2.2 - Cross Validation
In the previous subsection we mentioned that cross-validation is a technique to measure predictive performance of a model. Here we will explain the different methods of cross-validation (CV) and their peculiarities.
Holdout Sample: Training and Test Data
Data is split into two groups. The training set is used to train the learner. The test set is used to estimate the error rate of the trained model. This method has two basic drawbacks. In a sparse data set, one may not have the luxury to set aside a reasonable portion of the data for testing. Since it is a single repetition of the train-&-test experiment, the error estimate is not stable. If we happen to have a 'bad' split, the estimate is not reliable.
Three-way Split: Training, Validation and Test Data
The available data is partitioned into three sets: training, validation and test set. The prediction model is trained on the training set and is evaluated on the validation set. For example, in case of neural network, the training set is used to find the optimal weights with the back-propagation rule. The validation set may be used to find the optimum number of hidden layers or to determine a stopping rule for the back-propagation algorithm. (NN is not covered in this course). Training and validation may be iterated a few times till a 'best' model is found. The final model is assessed using the test set.
A typical split is 50% for the training data and 25% each for validation set and test set.
With three-way split, the model selection and the true error rate computation can be carried out simultaneously. The error rate estimate of the final model on validation data will be biased (smaller than the true error rate) since the validation set is used to select the final model. Hence a third independent part of the data, the test data, is required.
After assessing the final model on the test set, the model must not be fine-tuned any further.
Unfortunately, data insufficiency often does not allow three-way split.

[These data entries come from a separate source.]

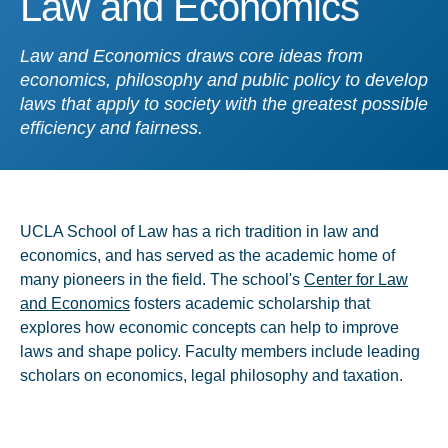
Law and Economics
Law and Economics draws core ideas from
economics, philosophy and public policy to develop
laws that apply to society with the greatest possible
efficiency and fairness.
UCLA School of Law has a rich tradition in law and
economics, and has served as the academic home of
many pioneers in the field. The school's
Center for Law
and Economics
fosters academic scholarship that
explores how economic concepts can help to improve
laws and shape policy. Faculty members include leading
scholars on economics, legal philosophy and taxation.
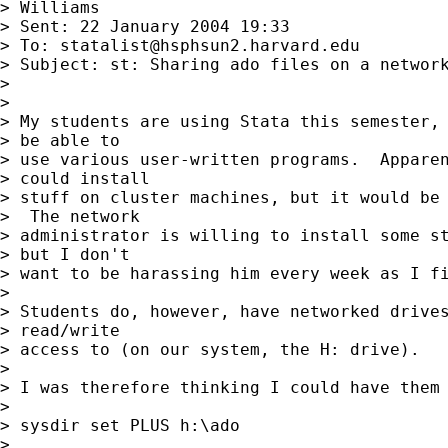
> Williams

> Sent: 22 January 2004 19:33

> To: 
statalist@hsphsun2.harvard.edu
> Subject: st: Sharing ado files on a network
> 

> 

> My students are using Stata this semester, 
> be able to 

> use various user-written programs.  Apparen
> could install 

> stuff on cluster machines, but it would be 
>  The network 

> administrator is willing to install some st
> but I don't 

> want to be harassing him every week as I fi
> 

> Students do, however, have networked drives
> read/write 

> access to (on our system, the H: drive).

> 

> I was therefore thinking I could have them 
> 

> sysdir set PLUS h:\ado

> 
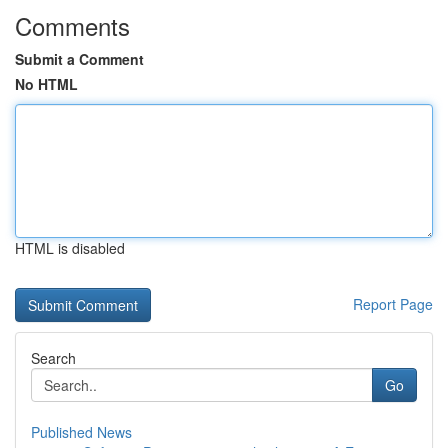
Comments
Submit a Comment
No HTML
HTML is disabled
Report Page
Search
Go
Published News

The limitations of the holdout or three-way split can be overcome with a family of resampling methods at the expense of higher computational cost.
Among the methods available for estimating prediction error, the most widely used is cross-validation (Stone, 1974). Essentially cross-validation includes techniques to split the sample into multiple training and test data sets.
Random subsampling performs K data splits of the entire sample. For each data split, a fixed number of observations is chosen without replacement from the sample and kept aside as the test data. The prediction model is fitted to the training data from scratch for each of the K splits and an estimate of prediction error is obtained from each test set. Let the estimated PE in i-th test set be denoted by Ei. The true error estimate is obtained as the average of the separate estimates Ei.
A K-fold partition of the sample space is created. The original sample is randomly partitioned into K equal sized (or almost equal sized) subsamples. Of the K subsamples, a single subsample is retained as the test set for estimating the PE, and the remaining K-1 subsamples are used as training data. The cross-validation process is then repeated K times (the folds), with each of the K subsamples used exactly once as the test set. The K error estimates from the folds can then be averaged to produce a single estimation. The advantage of this method is that all observations are used for both training and validation, and each observation is used for validation exactly once.
For classification problems, one typically uses stratified K-fold cross-validation, in which the folds are selected so that each fold contains roughly the same proportions of class labels.
In repeated cross-validation, the cross-validation procedure is repeated m times, yielding m random partitions of the original sample. The m results are again averaged (or otherwise combined) to produce a single estimation.
A common choice for K is 10.
With a large number of folds (K large) the bias of the true error rate estimator is small but the variance will be large. The computational time may also be very large as well, depending on the complexity of the models under consideration. With a small number of folds the variance of the estimator will be small but the bias will be large. The estimate may be larger than the true error rate.
In practice the choice of the number of folds depends on the size of the data set. For large data set, smaller K (e.g. 3) may yield quite accurate results. For sparse data sets, Leave-one-out (LOO or LOOCV) may need to be used.
LOO is the degenerate case of K-fold cross-validation where K = n for a sample of size n. That means that n separate times, the prediction function is trained on all the data except for one point and a prediction is made for that point. As before the average error is computed and used to evaluate the model. The evaluation given by leave-one-out cross validation error is good, but sometimes it may be very expensive to compute.